In his statement, the Ombudsman for Equality emphasised that person X, who requested the statement, can be considered more qualified for the positions than A or B on the basis of the merits that can be assessed objectively.

This means that both recruitment decisions gave rise to a presumption of discrimination due to the fact that X has a more advanced degree than A as well as more work experience than A or B.

To counter this presumption of discrimination, the employer must be able to demonstrate the justifications used to determine the personal attributes of A and B that made them more suitable for the positions than X – in this case, their ability to cooperate in particular. Since all of the aforementioned persons have worked for the same employer, the employer can evaluate their suitability on the basis of their previous work experience in the City of Y. Since X was not invited to an interview, his suitability could not be assessed on the basis of an interview. This means that the employer cannot refer to the suitability assessment for A that was conducted on the basis of her interview. The specialised youth worker was chosen without an interview.
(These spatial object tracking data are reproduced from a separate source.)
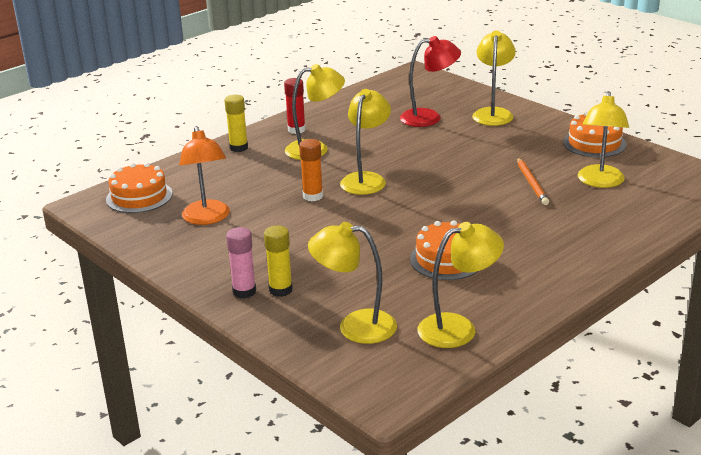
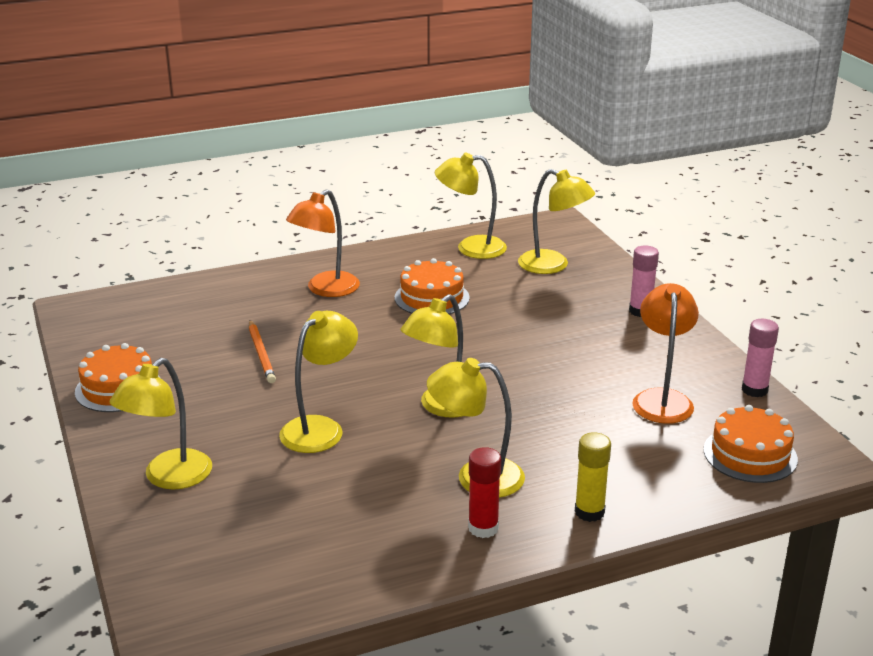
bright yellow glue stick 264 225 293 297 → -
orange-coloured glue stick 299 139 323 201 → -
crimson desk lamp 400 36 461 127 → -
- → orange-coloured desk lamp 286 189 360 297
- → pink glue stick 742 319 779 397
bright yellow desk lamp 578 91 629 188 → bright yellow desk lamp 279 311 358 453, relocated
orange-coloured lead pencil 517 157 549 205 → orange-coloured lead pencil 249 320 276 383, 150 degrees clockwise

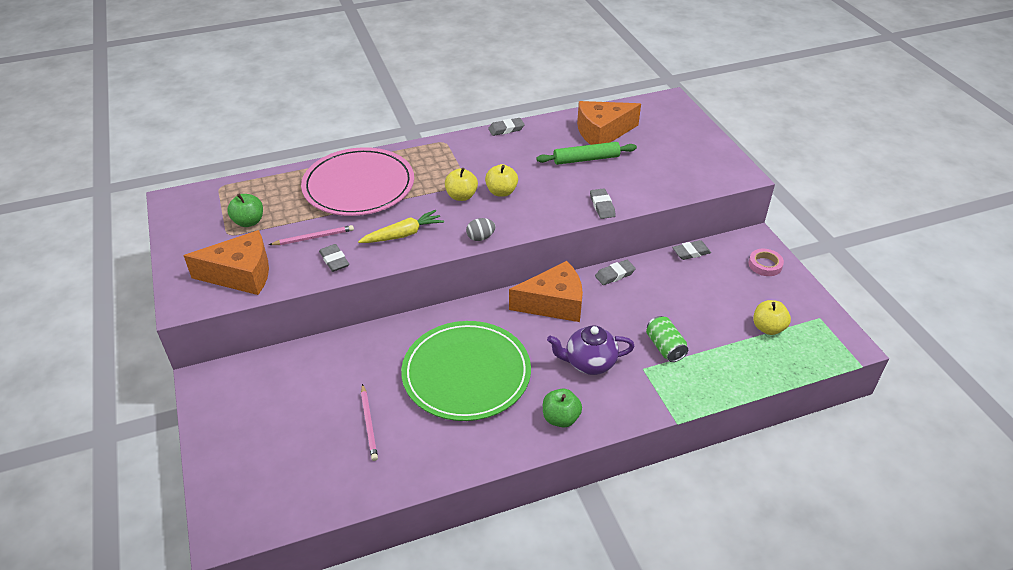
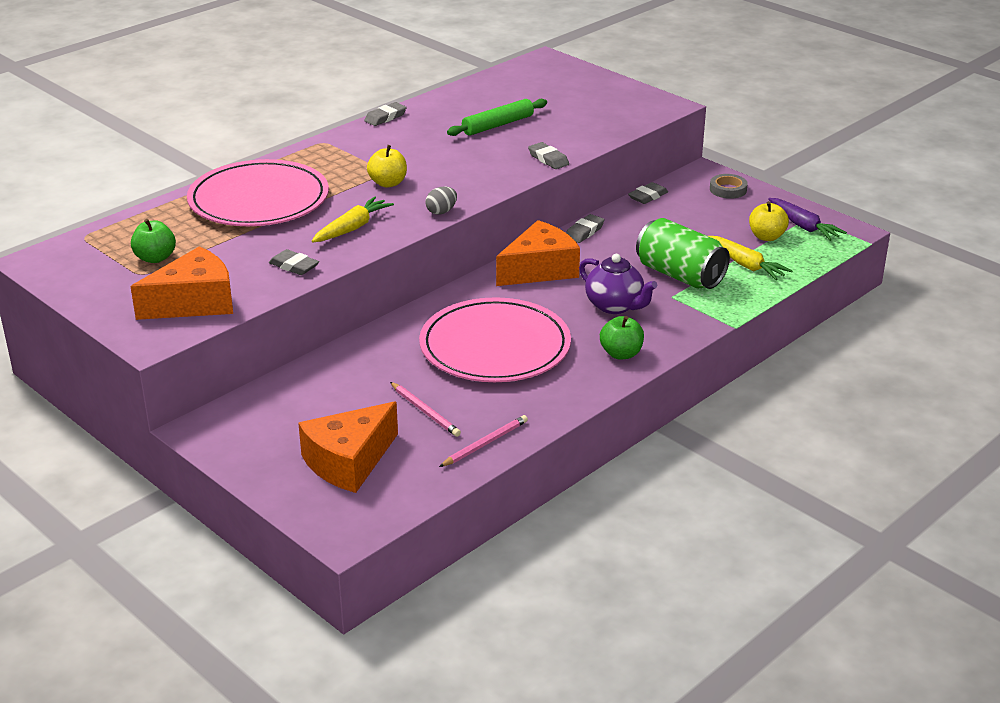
bright yellow toy apple 485 164 518 197 → -
- → bright yellow toy carrot 709 236 792 280
- → royal purple toy carrot 768 198 847 241
pink lead pencil 269 225 354 245 → pink lead pencil 439 415 528 467, relocated
orange-coloured piece of cheese 577 101 641 145 → orange-coloured piece of cheese 298 402 398 493, relocated
green flat dish 401 321 531 421 → pink flat dish 419 297 571 382
pink tape 748 249 784 276 → ash-grey tape 710 174 748 199
royal purple tea pot 547 325 635 375 → royal purple tea pot 579 254 657 314, 105 degrees counterclockwise
green tin 646 316 688 362 → green tin 636 218 730 289, x1.71

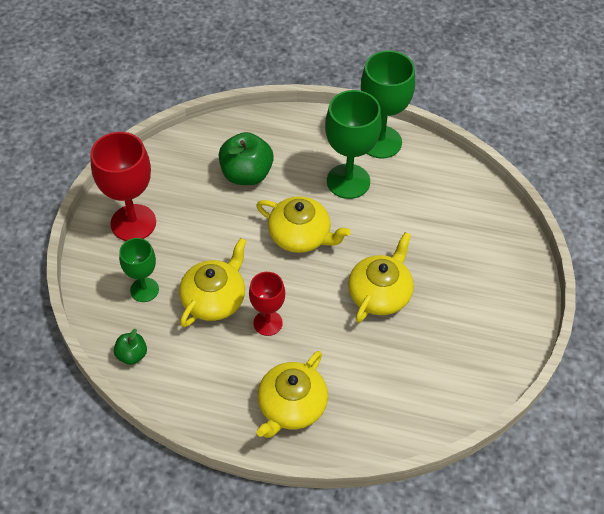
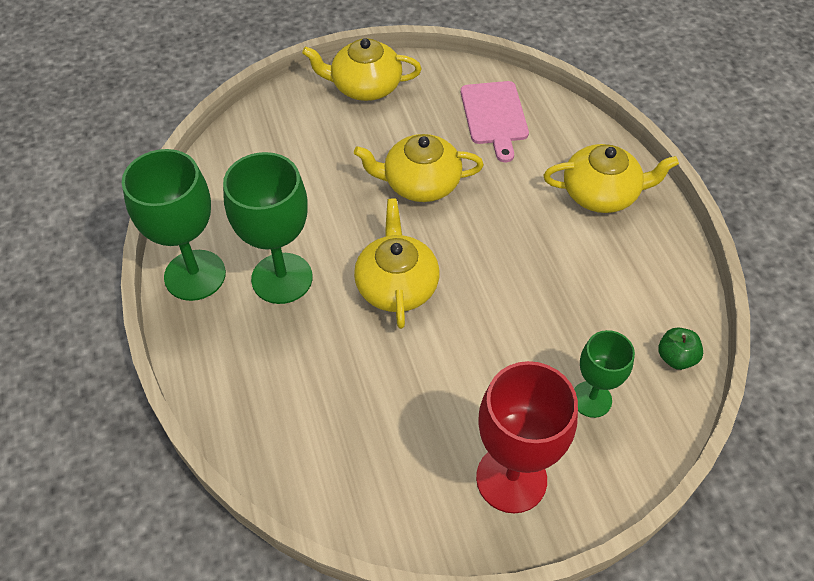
green toy apple 219 132 274 185 → -
crimson chalice 249 272 285 336 → -
- → pink cutting board 461 81 529 162
bright yellow tea pot 179 238 246 327 → bright yellow tea pot 302 38 422 101, relocated

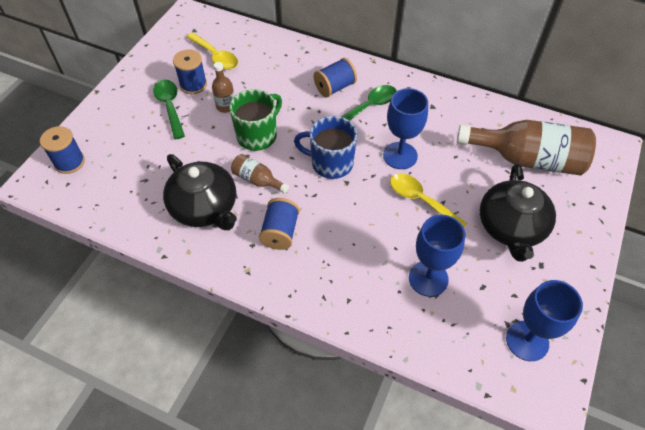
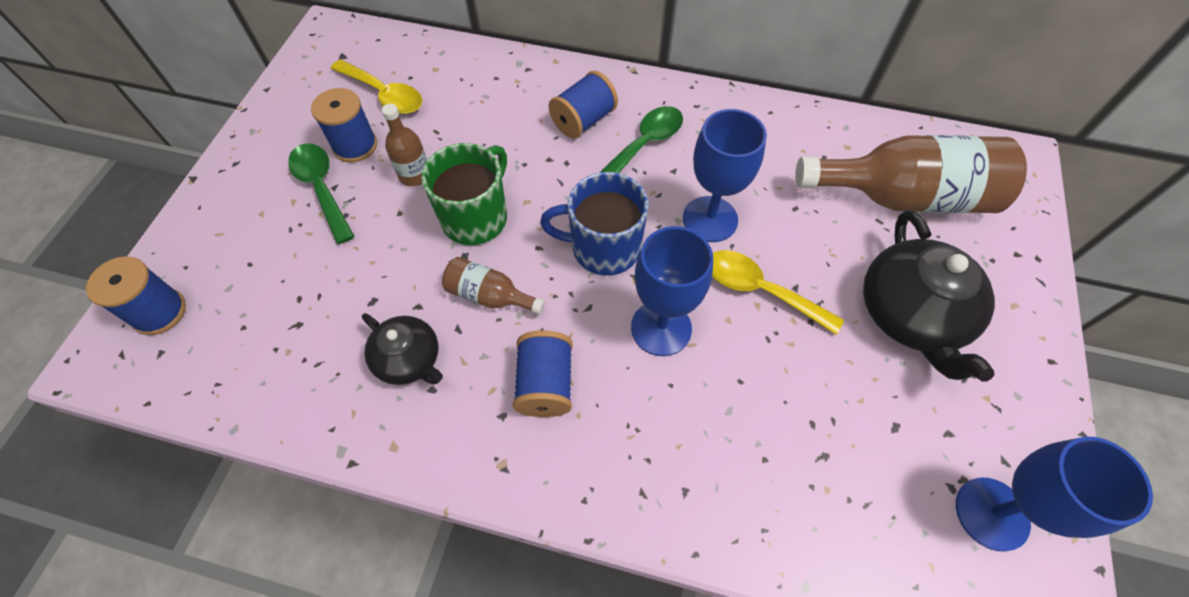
royal blue chalice 409 215 465 297 → royal blue chalice 631 226 713 356, relocated
black tea pot 163 154 237 230 → black tea pot 362 313 443 385, x0.58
The purpose of the Equality Act is not to restrict an employer’s right to choose the candidate they consider the best for a job, but to ensure that the choice is not based on the candidate’s gender. In other words, employers have the right to make the choices they feel are most appropriate. They must, however, be able to justify that the decision is based on the factors necessary for the successful performance of the work.
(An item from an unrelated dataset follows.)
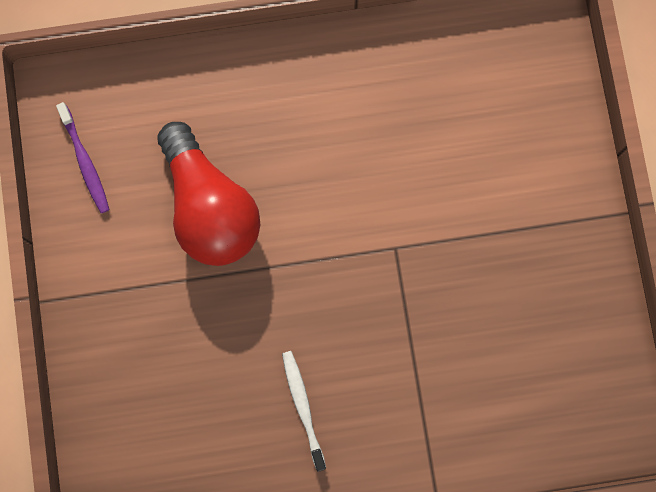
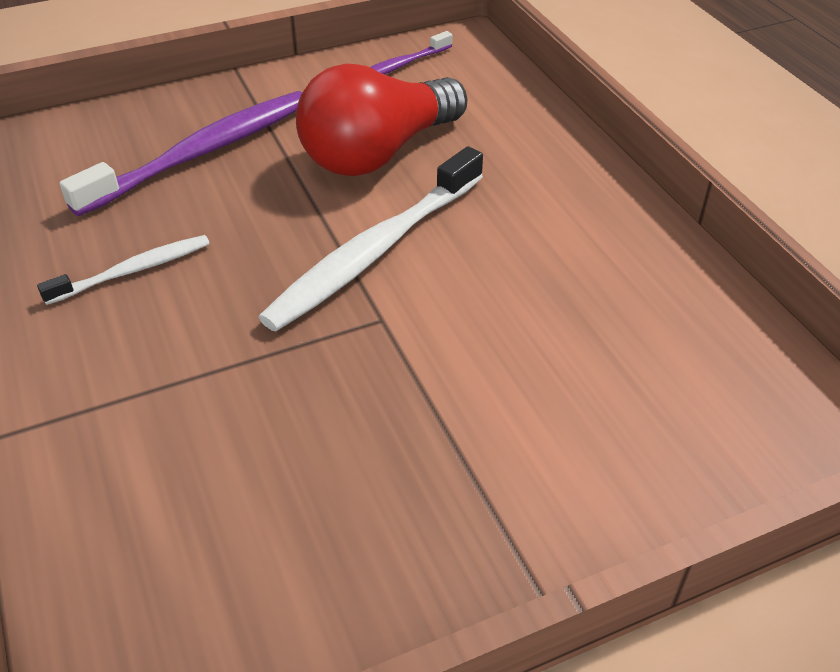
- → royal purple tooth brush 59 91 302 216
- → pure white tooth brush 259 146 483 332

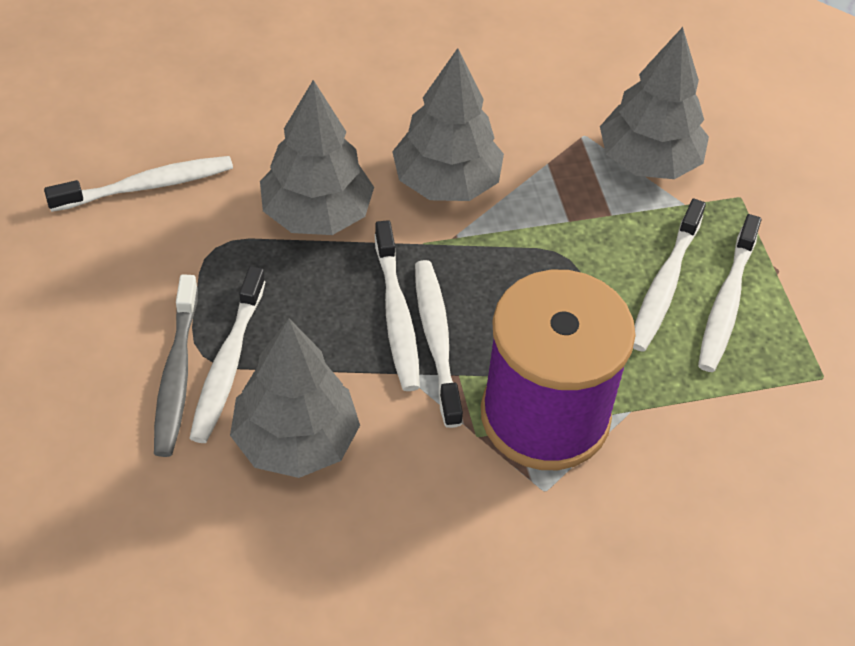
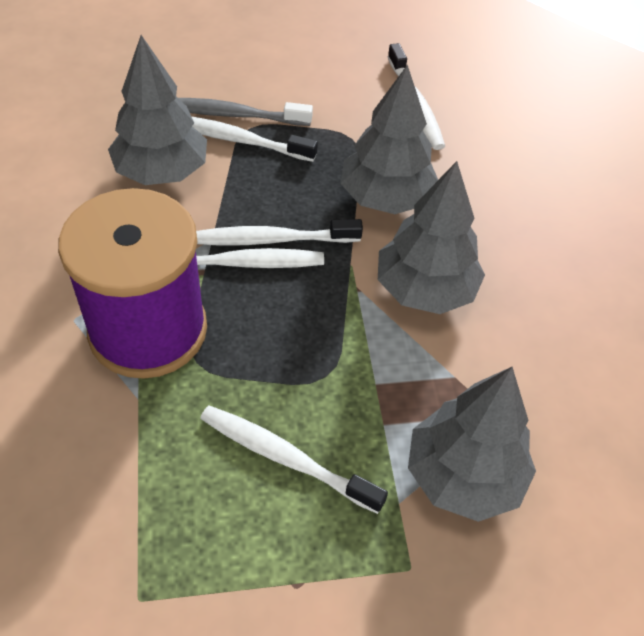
pure white tooth brush 698 214 761 372 → -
The Ombudsman for Equality noted that the Equality Act obligates employers to assess, for the purposes of their recruitment decision, the merits of an applicant or at least provide the applicant with the opportunity to present them. The applicant is personally responsible for ensuring that the employer receives the necessary information. On the other hand, the employer cannot attempt to be released from their liability for the type of discrimination referred to in the provision by investigating or assessing the applicants’ merits in an inadequate manner.

Based on the reports submitted on the matter, it can be concluded that X did not append a CV or work references to his applications. As was stated previously, the applicant is personally responsible for ensuring that the employer receives the necessary information.  The initial assumption is that the information that an applicant includes in their application is truthful. The applicant can be asked to present their degree and work certificates at a later stage of the selection process, for example during an interview. Instead of asking X to supplement his application during the selection process, the employer stated in their report that “the information provided by X on his work history and the application documents we received did not provide any such information or prove any such merits that would have warranted inviting him to an interview or selecting him directly as the most qualified applicant to the fixed-term positions that were open at the time”.

The employer’s actions must be based on the appropriate and impartial evaluation of a person’s merits. Careful and equal compliance with the chosen recruitment process is the prerequisite for ensuring that the selection process is compliant with the Equality Act. The Act does not, however, mandate the inclusion of any specific formalities during the recruitment process.

The Ombudsman for Equality’s written inquiry process does not allow for the assessment of the suitability of the persons involved for the positions at hand. The actual presentation of the evidence concerning the suitability of the parties’ merits for the positions will take place in a district court in a compensation claim case against the employer, if the parties are unable to settle the matter by other means.